Murmurs spread. One man cursed. Another shouted, “So it’s true what they say—that you’re from the wilds, that you’re bringing ruin!”
Darian moved fast. His voice cracked like a whip. “She’s not bringing ruin. The Bone Seats did that already.”
My chest caught tight. I hadn’t expected him to defend me. Not after last night. Not after what I had said. He still wouldn’t look at me. But something in him had bent toward me or toward what I stood for. I swallowed hard.
The man hesitated. “You say you’re fae! But how can you prove it?”
Darian stepped into the light and pulled up his sleeve to display the three rings marked into his skin.
The edges had thickened and woven. Fine lines now twisted between the circles like growing roots or braided thread, linking them in a way that hadn’t been there before.
They twinkled silver and were beautiful, like him.
I couldn’t contain my surprise as I let out a yelp and covered my lips with a hand. I pulled up my sleeve to see if mine had changed, too. They hadn’t. The circle beneath my collarbone was still a simple ring as well.
He stared at the new patterns, frowning—as if he wasn’t sure whether to be disturbed or amazed. “I am the Fae Prince of the Moon Court. And I have seen what they’ve done to humans and also to the fae. To memory.”
Silence again. But this time, it felt thinner. Tentative.
Astrid staggered to my side and gripped my arm for balance. “For four hundred years, the Bone Seats of the ten Fae Kingdoms have rewritten minds. Blinded the unseeing. Twisted the tether that once let us name ourselves. But the borderlands… something’s always been different here.”
“None of you have to stay,” I said. “But if the bond has echoed through your dreams, then it’s already in you. And it’s not a curse. It’s an invitation.”
The anger didn’t vanish. But it softened. And confusion stayed.
Darian turned to me, voice low. “We should move them to the fighting ring. The grass is soft and there’s more space.”
We led them across the courtyard, into the wide training circle where the dirt still bore marks from where the bond had sharpened weeks ago. No one questioned it. They followed .
The sun had already set beyond the hills to the west. In the sky, amber melted to violet. The ring filled. Thirty-something souls, including the earliest arrivals, standing in a place that remembered magic. Darian stood at one edge, and I at the other.
And the bond—quiet all day—finally moved between us, waiting.
“Why did you try to kill the prince?” a little boy asked in a squeaky voice.
“I was offered money. A lot of money. I was told he and the nine other princes of the Fae Realms use their magic to control the humans beyond the Borderlands in all the landmasses of Caldaen.”

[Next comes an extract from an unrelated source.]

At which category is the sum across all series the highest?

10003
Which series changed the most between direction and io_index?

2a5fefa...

“Isn’t it true?” a man asked. “You obviously failed at what you set out to do.”
“The magic prevented Talia from stabbing my heart. It bound her to me instead.”
“I don’t think it’s magic anymore,” I said. “It’s memory. The mark chose me. Or I chose it. I walked through the corridor while awake.”

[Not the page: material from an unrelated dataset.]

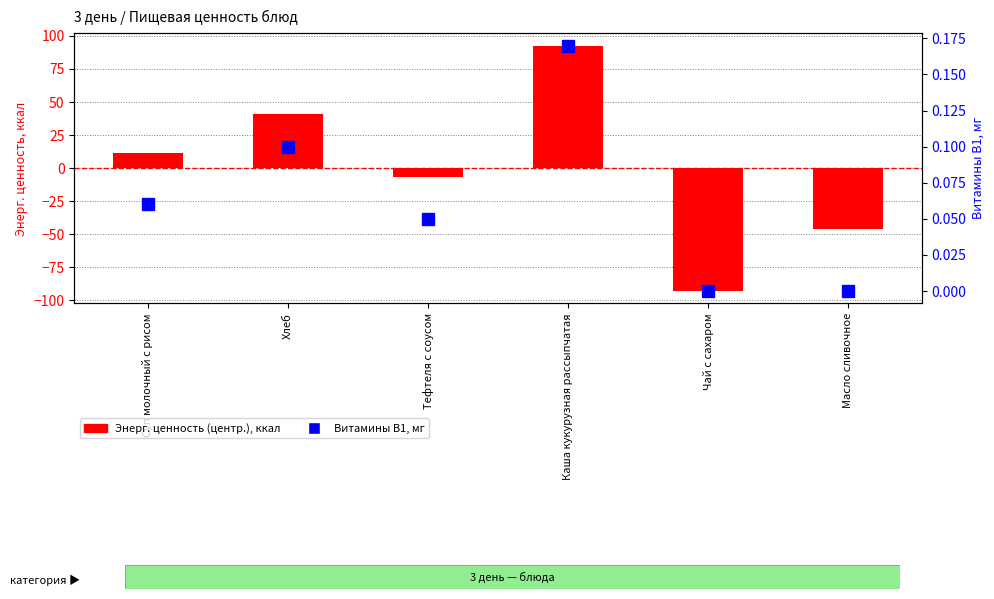

What value does the Энерг. ценность (центр.), ккал series have at Каша кукурузная рассыпчатая?

92.7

“What do you mean, you walked through a corridor?” a twin woodcutter asked.
I explained before adding, “I shattered a mirror that held no reflection. I opened a gate. I stepped through.”
There were no cheers. No kneeling. Only silence, the kind that pays attention.

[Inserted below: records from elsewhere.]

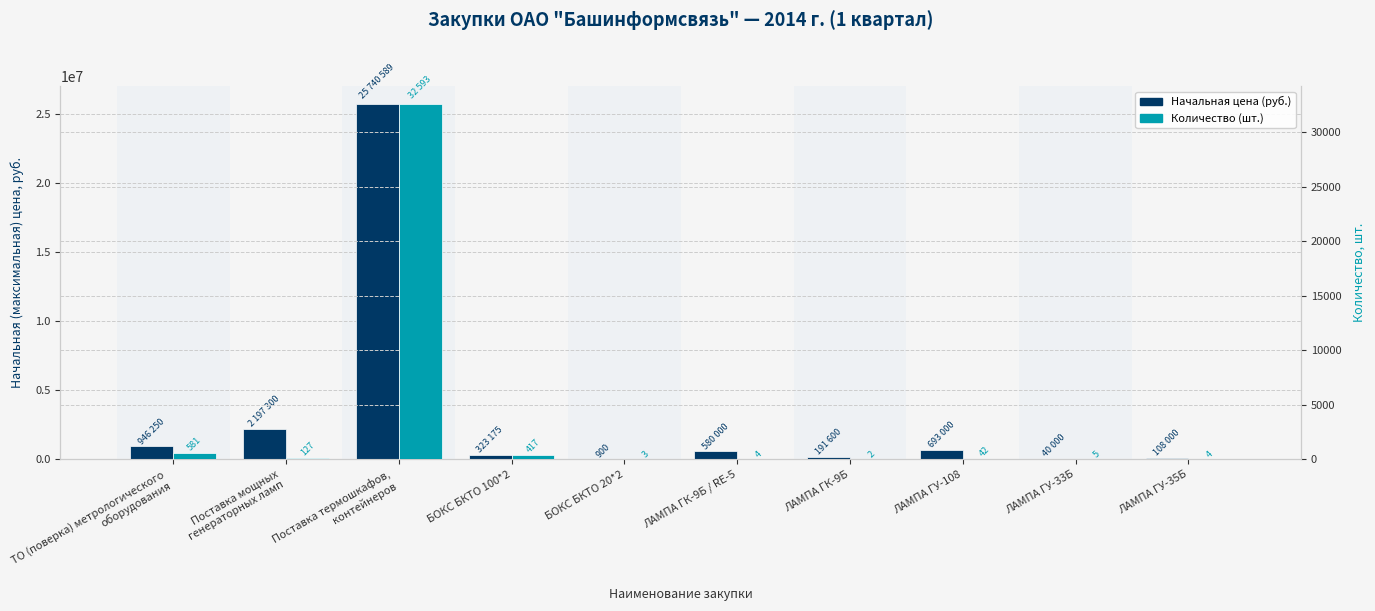

Reading left to right, list all the values displayed in this chart.

Начальная цена (руб.): ТО (поверка) метрологического
оборудования=946250	Поставка мощных
генераторных ламп=2197300	Поставка термошкафов,
контейнеров=25740589	БОКС БКТО 100*2=323175	БОКС БКТО 20*2=900	ЛАМПА ГК-9Б / RE-5=580000	ЛАМПА ГК-9Б=191600	ЛАМПА ГУ-108=693000	ЛАМПА ГУ-33Б=40000	ЛАМПА ГУ-35Б=108000
Количество (шт.): ТО (поверка) метрологического
оборудования=581	Поставка мощных
генераторных ламп=127	Поставка термошкафов,
контейнеров=32593	БОКС БКТО 100*2=417	БОКС БКТО 20*2=3	ЛАМПА ГК-9Б / RE-5=4	ЛАМПА ГК-9Б=2	ЛАМПА ГУ-108=42	ЛАМПА ГУ-33Б=5	ЛАМПА ГУ-35Б=4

One woman stepped forward. Her auburn hair fell in waves around her face, framing the brightness of her turquoise eyes. She was broad-shouldered and quiet, with hands shaped by work. Nothing in her posture asked to be noticed—but everyone noticed, anyway. “Can I walk it too?”
I didn’t lie. “I don’t know if it will let you.”
“But if I speak my name?”
“Say it.”
She looked down for a moment as though searching for something. When she finally lifted her head, her eyes met mine. “Branwen.”
The vow-magic thudded once. It was quiet but deep, and I could feel it in every chest. Everyone exchanged glances before looking up. The sky flickered. And for one breath, the world paused .
Branwen stepped back. “It heard me.”
I nodded. “Then maybe the door’s already open.”
Behind the circle, Darian stood with his arms crossed. He watched as the marked ones moved toward each other. They formed a loose circle. A few of the unmarked turned away and walked back toward the trees. But some remained. And the bond didn’t judge. It swung.
With the sky so clear, we slept outside. That night, the fire needed no wood. It remembered us.